Hello, Nelson.
Thank you again for detailed description. This is a valuable piece of
information.
Best regards,
--
Konstantin Andreev, software engineer.
Swemel JSC
On Fri, 18 Dec 2009, Nelson B Bolyard wrote:
On 2009-12-17 13:39 PST, Konstantin Andreev wrote:
On Tue, 17 Dec 2009, Nelson B Bolyard wrote:
The use of arena pool marks is merely necessary to ensure proper cleanup in the
rare case where the first of those two allocations succeeds but the second
fails.
Hmm... interesting. Do I understand right, "arena marks" are like transaction
boundaries for memory allocations ? May I consider the equivalence:
PORT_ArenaMark ~~ begin transaction
PORT_ArenaUnmark ~~ commit transaction
PORT_ArenaRelease ~~ rollback transaction
That's a reasonable first approximation, yes.
ArenaPools are like heaps. The memory in them is allocated in large blocks called arenas. Inside the
ArenaPool, the arenas are organized as if they were in a stack. New allocations may be viewed as additional
arenas "pushed" on that stack. The ArenaMark function returns the address of a marker in the stack
of arenas. It is the address where the next arena would be pushed onto the arena stack. ArenaUnmark merely
discards the ArenaMark. ArenaRelease "pops" the stack, removing all the arenas from the stack that
were allocated after the mark was created. It is the only operation, other than destroying the arenapool,
that reduces the size of the stack. Otherwise, the stack just grows until the arenapool is destroyed, at
which point all the arenas are freed or returned to a "free arena list", depending on their sizes.
Each ArenaPool has its own separate stack, and hence marks are only relevant to
the ArenaPool from which they are gotten.
Marks may be nested. That is, you can get a mark, and then get another mark.
it is also possible that multiple threads might acquire marks in the same
ArenaPool if that pool is used as memory for some shared object. You cannot
release a mark if another thread has acquired a mark in the same ArenaPool
since you acquired that mark. When there is a nested mark belonging to another
thread, your attempt to release is treated like an unmark instead. That's why
it's important to explicitly unmark. Your mark may be nested. Every mark
should be followed by either an unmark or a release.

Available data:
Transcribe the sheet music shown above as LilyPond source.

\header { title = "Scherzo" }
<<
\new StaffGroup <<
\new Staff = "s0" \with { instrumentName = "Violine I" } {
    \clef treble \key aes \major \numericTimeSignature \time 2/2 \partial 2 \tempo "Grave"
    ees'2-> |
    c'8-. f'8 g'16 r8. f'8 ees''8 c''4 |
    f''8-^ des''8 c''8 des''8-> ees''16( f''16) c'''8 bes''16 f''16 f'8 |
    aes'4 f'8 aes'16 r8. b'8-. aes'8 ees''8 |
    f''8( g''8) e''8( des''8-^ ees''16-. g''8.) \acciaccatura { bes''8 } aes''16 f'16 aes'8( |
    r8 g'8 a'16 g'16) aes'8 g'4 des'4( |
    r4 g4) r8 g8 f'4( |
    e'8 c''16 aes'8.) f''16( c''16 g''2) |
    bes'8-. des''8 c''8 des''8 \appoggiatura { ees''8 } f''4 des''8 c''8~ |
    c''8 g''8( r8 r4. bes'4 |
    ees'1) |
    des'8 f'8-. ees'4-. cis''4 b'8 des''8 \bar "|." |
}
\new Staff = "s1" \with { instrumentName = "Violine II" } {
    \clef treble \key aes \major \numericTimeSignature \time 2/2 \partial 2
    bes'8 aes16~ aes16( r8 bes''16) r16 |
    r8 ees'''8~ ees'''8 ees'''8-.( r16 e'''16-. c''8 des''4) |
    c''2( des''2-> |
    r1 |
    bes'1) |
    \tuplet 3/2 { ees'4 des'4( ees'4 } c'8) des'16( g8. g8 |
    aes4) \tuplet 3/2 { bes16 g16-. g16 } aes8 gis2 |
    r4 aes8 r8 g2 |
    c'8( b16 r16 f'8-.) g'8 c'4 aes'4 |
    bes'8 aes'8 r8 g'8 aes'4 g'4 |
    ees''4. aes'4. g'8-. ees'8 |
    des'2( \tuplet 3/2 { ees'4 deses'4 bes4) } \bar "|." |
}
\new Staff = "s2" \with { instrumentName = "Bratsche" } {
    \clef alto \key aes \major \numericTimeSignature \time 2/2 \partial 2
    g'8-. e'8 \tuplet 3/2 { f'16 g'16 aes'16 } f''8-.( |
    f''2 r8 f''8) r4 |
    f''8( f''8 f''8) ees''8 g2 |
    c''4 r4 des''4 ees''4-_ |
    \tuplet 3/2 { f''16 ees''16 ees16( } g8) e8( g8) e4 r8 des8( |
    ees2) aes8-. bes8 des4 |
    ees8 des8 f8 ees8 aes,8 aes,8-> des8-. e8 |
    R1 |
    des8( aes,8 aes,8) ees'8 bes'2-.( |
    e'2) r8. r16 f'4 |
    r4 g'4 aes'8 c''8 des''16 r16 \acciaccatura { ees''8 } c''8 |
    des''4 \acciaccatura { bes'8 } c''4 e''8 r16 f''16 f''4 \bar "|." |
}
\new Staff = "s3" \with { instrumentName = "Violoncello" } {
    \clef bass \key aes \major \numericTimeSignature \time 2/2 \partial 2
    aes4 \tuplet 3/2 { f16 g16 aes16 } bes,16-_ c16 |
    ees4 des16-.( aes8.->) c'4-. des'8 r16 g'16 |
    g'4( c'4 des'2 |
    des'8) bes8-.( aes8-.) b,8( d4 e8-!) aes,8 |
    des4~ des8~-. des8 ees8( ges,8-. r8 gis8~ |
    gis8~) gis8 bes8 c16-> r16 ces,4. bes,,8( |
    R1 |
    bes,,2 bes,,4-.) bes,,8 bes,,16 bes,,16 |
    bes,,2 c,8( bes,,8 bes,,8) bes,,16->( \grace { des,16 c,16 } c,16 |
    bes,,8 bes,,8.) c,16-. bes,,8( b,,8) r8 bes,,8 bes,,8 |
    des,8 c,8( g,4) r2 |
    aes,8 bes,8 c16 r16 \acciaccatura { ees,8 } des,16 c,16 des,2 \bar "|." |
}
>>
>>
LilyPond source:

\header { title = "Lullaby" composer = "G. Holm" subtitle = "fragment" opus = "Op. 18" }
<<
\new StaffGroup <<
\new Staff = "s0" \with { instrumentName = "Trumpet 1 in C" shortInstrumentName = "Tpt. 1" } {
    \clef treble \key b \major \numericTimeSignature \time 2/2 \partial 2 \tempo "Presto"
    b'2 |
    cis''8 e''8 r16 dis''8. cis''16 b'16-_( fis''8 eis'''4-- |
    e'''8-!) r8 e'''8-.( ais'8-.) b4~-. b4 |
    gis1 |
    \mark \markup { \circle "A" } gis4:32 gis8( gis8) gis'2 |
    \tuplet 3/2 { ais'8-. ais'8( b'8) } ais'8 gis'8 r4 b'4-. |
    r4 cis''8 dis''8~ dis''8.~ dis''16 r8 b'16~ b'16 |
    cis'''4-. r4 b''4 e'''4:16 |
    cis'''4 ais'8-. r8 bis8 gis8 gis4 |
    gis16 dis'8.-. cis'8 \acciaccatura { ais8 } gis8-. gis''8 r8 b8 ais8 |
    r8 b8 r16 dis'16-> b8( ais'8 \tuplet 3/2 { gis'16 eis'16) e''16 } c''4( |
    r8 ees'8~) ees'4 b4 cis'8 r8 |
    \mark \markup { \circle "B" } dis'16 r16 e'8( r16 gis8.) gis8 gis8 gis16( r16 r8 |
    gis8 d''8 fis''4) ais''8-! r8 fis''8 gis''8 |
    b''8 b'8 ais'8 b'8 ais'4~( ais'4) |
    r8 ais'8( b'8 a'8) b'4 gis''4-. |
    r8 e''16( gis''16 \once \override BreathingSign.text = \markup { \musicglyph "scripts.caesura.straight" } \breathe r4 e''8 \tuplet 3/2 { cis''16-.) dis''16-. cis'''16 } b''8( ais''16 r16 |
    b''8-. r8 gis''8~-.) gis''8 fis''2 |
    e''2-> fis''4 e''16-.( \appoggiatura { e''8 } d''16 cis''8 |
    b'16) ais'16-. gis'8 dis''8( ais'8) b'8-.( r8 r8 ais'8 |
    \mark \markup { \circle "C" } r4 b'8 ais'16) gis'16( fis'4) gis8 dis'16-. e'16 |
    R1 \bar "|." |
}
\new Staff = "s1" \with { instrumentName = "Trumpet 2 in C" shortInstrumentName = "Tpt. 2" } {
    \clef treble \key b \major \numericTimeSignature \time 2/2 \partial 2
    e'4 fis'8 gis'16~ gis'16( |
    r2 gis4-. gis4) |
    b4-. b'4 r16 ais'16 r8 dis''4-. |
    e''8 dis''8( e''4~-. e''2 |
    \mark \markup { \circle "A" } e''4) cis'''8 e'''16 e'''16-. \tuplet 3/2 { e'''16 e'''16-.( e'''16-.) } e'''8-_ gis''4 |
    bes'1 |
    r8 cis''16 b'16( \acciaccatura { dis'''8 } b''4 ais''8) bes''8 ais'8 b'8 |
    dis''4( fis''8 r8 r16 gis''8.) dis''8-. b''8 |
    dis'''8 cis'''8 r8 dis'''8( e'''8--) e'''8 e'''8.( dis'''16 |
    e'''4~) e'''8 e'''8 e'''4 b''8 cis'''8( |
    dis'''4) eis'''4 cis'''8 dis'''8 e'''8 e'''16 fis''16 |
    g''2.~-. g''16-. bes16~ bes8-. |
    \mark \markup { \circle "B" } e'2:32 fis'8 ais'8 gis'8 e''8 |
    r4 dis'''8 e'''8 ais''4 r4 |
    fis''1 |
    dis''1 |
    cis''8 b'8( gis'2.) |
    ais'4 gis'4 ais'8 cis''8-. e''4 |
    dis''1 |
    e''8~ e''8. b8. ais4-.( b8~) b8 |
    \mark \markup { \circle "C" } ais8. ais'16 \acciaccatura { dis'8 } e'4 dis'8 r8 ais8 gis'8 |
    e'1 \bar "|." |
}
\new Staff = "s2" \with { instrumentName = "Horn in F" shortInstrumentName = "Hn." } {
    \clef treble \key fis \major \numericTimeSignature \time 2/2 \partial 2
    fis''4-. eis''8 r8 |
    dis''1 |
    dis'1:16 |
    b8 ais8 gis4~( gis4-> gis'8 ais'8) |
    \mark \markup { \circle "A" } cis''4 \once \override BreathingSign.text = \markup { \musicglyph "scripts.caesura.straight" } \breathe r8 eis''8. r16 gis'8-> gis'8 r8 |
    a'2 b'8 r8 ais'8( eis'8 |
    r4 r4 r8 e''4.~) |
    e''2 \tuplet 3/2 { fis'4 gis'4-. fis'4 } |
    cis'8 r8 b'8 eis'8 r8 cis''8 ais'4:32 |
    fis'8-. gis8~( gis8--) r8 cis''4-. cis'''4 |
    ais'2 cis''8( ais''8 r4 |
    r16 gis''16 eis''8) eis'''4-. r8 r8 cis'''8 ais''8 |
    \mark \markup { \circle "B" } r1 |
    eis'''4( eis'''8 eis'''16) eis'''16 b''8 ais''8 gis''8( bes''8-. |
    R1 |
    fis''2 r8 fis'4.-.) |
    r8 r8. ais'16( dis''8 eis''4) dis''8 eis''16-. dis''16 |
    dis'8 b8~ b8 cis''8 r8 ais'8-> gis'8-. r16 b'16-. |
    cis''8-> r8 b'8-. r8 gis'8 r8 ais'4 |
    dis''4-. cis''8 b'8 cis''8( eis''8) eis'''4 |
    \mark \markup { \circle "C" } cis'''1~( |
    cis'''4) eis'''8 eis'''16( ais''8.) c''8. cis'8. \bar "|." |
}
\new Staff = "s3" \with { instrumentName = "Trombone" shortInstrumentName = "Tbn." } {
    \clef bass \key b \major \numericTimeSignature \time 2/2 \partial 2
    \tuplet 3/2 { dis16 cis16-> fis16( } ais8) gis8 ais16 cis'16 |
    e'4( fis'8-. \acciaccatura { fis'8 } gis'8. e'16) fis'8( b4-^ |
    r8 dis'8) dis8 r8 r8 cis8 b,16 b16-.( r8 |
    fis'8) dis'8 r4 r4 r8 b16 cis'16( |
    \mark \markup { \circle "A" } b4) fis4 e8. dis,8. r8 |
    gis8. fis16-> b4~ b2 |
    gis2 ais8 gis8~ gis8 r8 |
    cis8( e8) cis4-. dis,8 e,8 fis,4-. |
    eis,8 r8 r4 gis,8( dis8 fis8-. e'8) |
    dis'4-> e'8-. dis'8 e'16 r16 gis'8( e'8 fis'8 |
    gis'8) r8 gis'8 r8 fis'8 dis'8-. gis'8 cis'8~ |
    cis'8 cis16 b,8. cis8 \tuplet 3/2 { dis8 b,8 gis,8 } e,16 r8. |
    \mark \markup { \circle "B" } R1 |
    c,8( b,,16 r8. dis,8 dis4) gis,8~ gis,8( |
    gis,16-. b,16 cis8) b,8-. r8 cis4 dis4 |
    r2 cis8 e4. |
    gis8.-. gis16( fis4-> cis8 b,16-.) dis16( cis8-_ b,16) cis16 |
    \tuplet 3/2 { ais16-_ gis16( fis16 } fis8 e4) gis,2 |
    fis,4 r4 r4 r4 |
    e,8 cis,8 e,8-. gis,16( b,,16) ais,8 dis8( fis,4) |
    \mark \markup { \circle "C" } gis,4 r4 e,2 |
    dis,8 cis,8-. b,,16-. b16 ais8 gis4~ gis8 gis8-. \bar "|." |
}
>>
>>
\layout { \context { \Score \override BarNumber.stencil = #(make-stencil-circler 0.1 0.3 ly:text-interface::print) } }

Activity A:
Answer these questions using the email about arena pools:
(i) What are the large blocks of memory in an ArenaPool called?
(ii) What does ArenaUnmark do?
(iii) When a nested mark belongs to another thread, how is your attempt to release treated?
Activity B: Turn the paragraph of the arena pool email that begins "ArenaPools are like heaps" into a short bulleted list that keeps its main facts.
Activity C: Reproduce the passage of the arena pool email word for word, starting at "ArenaPools are like" and ending at "on their sizes.".
The lines have no role in this.

Task response A:
(i) They are called arenas.
(ii) It merely discards the ArenaMark.
(iii) It is treated like an unmark.

Task response B:
- ArenaPools are like heaps, and their memory is allocated in large blocks called arenas.
- Inside an ArenaPool, the arenas are organized like a stack, and new allocations can be seen as arenas pushed onto it.
- ArenaMark returns the address where the next arena would be pushed.
- ArenaUnmark merely discards the mark.
- ArenaRelease pops all arenas allocated after the mark was created. Apart from destroying the pool, it is the only operation that shrinks the stack.
- Otherwise the stack grows until the pool is destroyed. At that point the arenas are freed or returned to a "free arena list," depending on their sizes.

Task response C:
ArenaPools are like heaps. The memory in them is allocated in large blocks called arenas. Inside the
ArenaPool, the arenas are organized as if they were in a stack. New allocations may be viewed as additional
arenas "pushed" on that stack. The ArenaMark function returns the address of a marker in the stack
of arenas. It is the address where the next arena would be pushed onto the arena stack. ArenaUnmark merely
discards the ArenaMark. ArenaRelease "pops" the stack, removing all the arenas from the stack that
were allocated after the mark was created. It is the only operation, other than destroying the arenapool,
that reduces the size of the stack. Otherwise, the stack just grows until the arenapool is destroyed, at
which point all the arenas are freed or returned to a "free arena list", depending on their sizes.